---- DATA FOR THE TASK

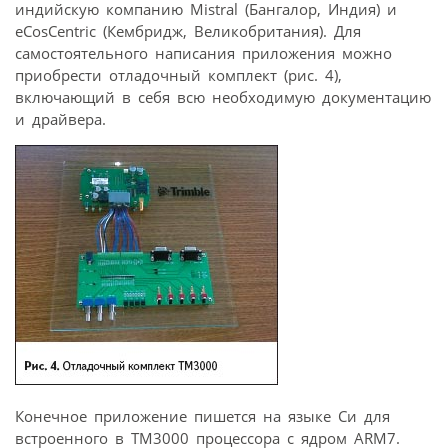
индийскую компанию Mistral (Бангалор, Индия) и
eCosCentric (Кембридж, Великобритания). Для
самостоятельного написания приложения можно
приобрести отладочный комплект (рис. 4),
включающий в себя всю необходимую документацию
и драйвера.
Конечное приложение пишется на языке Си для
встроенного в TM3000 процессора с ядром ARM7.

--------

THE TASK – Please transcribe only the portion of the material that starts at the line containing "самостоятельного написания приложения можно" and runs through its last line, inclusive, exactly as given.

FINAL ANSWER –
самостоятельного написания приложения можно
приобрести отладочный комплект (рис. 4),
включающий в себя всю необходимую документацию
и драйвера.
Конечное приложение пишется на языке Си для
встроенного в TM3000 процессора с ядром ARM7.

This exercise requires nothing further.